[Exercise] Please repeat all the entries. Nothing may differ.

[Input data]
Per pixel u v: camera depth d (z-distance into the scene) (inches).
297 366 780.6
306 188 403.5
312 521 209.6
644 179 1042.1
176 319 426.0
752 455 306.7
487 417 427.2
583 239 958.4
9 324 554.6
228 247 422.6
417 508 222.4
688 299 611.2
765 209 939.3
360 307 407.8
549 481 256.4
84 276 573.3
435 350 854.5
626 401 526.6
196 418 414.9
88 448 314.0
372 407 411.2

[Output for this task]
Per pixel u v: camera depth d (z-distance into the scene) (inches).
297 366 780.6
306 188 403.5
312 521 209.6
644 179 1042.1
176 319 426.0
752 455 306.7
487 417 427.2
583 239 958.4
9 324 554.6
228 247 422.6
417 508 222.4
688 299 611.2
765 209 939.3
360 307 407.8
549 481 256.4
84 276 573.3
435 350 854.5
626 401 526.6
196 418 414.9
88 448 314.0
372 407 411.2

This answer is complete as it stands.